Here’s what’s behind the curtain this week in Tampa Bay theater…

THE PARROT SKETCH, BY AUGUST WILSON:
Savvy, thrifty local theatergoers haunt preview performances ahead of opening night, in part for the cut ticket price and in part because they know said performances are technically dress rehearsals, wherein anything can and will happen. In the preview last week for August Wilson’s Radio Golf at American Stage Theatre Company, previewgoers got to hear celebrated all-lowercase actor ranney improvise the following monolog when he became bumfuzzled on a line about being held back in the fourth grade: "If you had 17 parrots and you gave Suzie 12 parrots? How many parrots would you have left? Who in the hell has 17 parrots? And, who the hell is Suzie?" The actor reports that the ad lib received a huge laugh from audience members, none the wiser for having not read the script. Also a popular stand-up comic and writer, ranney is a veteran of nine productions of Wilson’s work, including his BotB-winning appearance in The Piano Lesson.

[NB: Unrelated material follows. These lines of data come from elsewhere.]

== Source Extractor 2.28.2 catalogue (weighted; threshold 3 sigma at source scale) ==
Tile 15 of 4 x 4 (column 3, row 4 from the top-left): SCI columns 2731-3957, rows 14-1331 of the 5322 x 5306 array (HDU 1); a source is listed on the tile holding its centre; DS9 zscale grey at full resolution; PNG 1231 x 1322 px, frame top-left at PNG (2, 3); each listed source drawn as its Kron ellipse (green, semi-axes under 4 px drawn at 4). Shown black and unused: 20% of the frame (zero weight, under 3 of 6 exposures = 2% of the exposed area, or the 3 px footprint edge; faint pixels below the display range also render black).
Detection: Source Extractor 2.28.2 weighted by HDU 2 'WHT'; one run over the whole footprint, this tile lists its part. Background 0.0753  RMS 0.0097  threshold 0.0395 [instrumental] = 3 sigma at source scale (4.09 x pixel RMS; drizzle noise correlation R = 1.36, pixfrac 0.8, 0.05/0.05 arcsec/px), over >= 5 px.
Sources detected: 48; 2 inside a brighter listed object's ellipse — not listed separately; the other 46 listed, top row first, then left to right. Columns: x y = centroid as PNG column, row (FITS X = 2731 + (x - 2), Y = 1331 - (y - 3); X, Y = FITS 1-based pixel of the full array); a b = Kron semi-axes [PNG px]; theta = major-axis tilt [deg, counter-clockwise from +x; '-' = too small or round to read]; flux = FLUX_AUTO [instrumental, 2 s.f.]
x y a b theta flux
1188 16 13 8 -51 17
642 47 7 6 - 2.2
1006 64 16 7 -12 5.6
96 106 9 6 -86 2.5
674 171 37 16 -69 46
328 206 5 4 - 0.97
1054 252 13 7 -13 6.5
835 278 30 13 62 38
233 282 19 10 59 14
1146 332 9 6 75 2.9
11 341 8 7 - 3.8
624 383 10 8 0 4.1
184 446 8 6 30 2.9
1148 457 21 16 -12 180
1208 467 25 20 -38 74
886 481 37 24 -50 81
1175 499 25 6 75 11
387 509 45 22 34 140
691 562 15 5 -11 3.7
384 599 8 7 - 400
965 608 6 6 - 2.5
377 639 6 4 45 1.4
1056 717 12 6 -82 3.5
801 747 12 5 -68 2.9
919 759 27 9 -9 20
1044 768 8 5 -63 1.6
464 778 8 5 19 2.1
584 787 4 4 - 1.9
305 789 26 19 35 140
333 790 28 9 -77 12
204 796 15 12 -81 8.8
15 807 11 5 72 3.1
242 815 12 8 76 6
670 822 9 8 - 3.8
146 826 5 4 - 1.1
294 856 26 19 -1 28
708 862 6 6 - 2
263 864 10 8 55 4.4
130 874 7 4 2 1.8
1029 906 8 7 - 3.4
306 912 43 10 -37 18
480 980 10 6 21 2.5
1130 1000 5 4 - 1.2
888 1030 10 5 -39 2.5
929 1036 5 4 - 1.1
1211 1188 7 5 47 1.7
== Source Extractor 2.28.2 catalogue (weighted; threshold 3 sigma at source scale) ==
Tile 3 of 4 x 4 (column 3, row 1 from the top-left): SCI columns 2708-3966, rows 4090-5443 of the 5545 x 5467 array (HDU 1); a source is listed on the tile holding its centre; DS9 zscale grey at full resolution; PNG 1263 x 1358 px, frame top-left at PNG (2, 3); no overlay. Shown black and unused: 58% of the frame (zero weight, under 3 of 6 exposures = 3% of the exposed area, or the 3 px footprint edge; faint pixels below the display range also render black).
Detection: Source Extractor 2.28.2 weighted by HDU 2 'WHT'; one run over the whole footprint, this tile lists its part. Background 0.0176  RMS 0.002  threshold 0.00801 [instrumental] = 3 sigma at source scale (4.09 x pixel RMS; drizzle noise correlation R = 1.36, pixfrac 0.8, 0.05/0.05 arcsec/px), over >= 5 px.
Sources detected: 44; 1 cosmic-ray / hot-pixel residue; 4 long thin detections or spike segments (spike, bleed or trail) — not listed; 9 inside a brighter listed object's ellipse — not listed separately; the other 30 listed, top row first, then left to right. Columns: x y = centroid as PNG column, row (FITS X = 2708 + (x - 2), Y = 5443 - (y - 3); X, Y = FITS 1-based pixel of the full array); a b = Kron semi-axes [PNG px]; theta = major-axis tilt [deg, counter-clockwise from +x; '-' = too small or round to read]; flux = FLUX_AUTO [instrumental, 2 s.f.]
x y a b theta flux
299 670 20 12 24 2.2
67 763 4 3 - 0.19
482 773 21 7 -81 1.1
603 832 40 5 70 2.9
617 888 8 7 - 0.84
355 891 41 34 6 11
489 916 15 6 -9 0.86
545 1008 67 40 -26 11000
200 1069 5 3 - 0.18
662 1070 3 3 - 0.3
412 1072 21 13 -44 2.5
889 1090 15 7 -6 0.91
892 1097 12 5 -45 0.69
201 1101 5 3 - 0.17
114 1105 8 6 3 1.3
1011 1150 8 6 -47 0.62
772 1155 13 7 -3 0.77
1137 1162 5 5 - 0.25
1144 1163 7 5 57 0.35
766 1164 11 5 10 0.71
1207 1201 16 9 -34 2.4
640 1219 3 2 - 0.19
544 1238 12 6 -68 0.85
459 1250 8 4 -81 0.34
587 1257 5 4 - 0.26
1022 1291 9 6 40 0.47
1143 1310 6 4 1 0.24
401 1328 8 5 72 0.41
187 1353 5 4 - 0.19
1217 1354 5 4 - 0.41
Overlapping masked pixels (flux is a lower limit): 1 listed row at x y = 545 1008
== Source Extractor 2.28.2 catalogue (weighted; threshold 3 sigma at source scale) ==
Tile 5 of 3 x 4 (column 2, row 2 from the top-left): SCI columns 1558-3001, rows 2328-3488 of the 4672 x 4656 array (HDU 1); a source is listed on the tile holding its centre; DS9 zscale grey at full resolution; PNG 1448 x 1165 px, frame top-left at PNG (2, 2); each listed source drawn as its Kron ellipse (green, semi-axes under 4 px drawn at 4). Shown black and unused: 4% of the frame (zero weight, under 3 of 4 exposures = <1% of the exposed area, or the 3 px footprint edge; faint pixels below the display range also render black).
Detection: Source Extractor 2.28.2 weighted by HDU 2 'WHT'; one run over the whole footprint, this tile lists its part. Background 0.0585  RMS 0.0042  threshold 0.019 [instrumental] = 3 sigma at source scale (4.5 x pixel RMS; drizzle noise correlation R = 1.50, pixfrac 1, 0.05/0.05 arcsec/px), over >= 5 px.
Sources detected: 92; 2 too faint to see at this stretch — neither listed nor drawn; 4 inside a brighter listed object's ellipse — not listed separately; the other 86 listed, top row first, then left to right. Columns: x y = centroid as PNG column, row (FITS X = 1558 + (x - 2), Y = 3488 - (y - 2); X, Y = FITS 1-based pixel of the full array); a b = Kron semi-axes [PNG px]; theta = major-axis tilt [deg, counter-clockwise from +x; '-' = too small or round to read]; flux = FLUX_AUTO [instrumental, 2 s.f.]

THE EGG WHO HAD TWO DADDIES: Speaking of previews, proceeds from Thursday’s final dress of Stageworks Theatre Company’s penguin-bending comedy Birds of a Feather will benefit Metro Wellness & Community Centers, which provides social networking and health and wellness resources for members of the LGBT community. The four actors in the play portray 25 different characters, some (not all) of whom happen to be birds, not that there’s anything wrong with that.

BETHANY LITANY: The “darkly comic thriller” Bethany, produced by Tampa Repertory Theatre’s lab company TRT2, is notable for a variety of distinctions, including but not limited to: 1) It features the first of the four recent pairings of actors Greg Thompson and Nicole Jeannine Smith in which the former did not play the latter’s father, 2) Smith was late to a rehearsal because she was nursing an injured rooster, 3) There’s apparently a very funny bit involving inhaled helium (and when is helium-voice ever not funny?), 4) It features the Bay Area Renaissance Festival’s perambulating Katherine Parr, Caroline Jett, in one of her regrettably rare indoor appearances, and 5) It marks the Tampa directorial debut of Dan Granke, who will direct Macbeth for the new Tampa Shakespeare Festival in Water Works Park this spring. Bethany runs at the Silver Meteor Gallery through Feb. 8.

THE SNOW MUST GO ON: Yesterday evening, Jobsite Theater’s Twelfth Night played a one-nighter in the parking lot at Sarasota’s Home Resource, possibly the world’s only contempo furniture store that doubles as a live performance venue (in your face, IKEA). The only problem: Cast member Ami Sallee had flown Sunday to NYC for an audition, and snowmageddon buried her return flight. Veteran Bay Area actress/chanteuse Becca McCoy (Disenchanted) zipped into Sallee’s fringed dress, and the show came off without a hitch. Sallee snagged a pre-dawn flight to arrive just in time for a school-group matinee today in the Shimberg Playhouse, where the Shakespeare comedy remains through Sunday.

JUST KEEPIN’ IT ROSSINI, DAWG: According to longtime St. Petersburg Opera Company lighting designer Keith Arsenault, the cast of the company’s new production of The Barber of Seville got so tired and giddy at last Sunday’s tech rehearsal that they broke out in a group twerk, which is not something you see every day from a professional opera company. Arsenault assures SCENE BREAKER there will be no twerking, krumping, Harlem shake, snap dance, clown walk, Wu-Tang or gangsta walking in the public performances, which start Friday.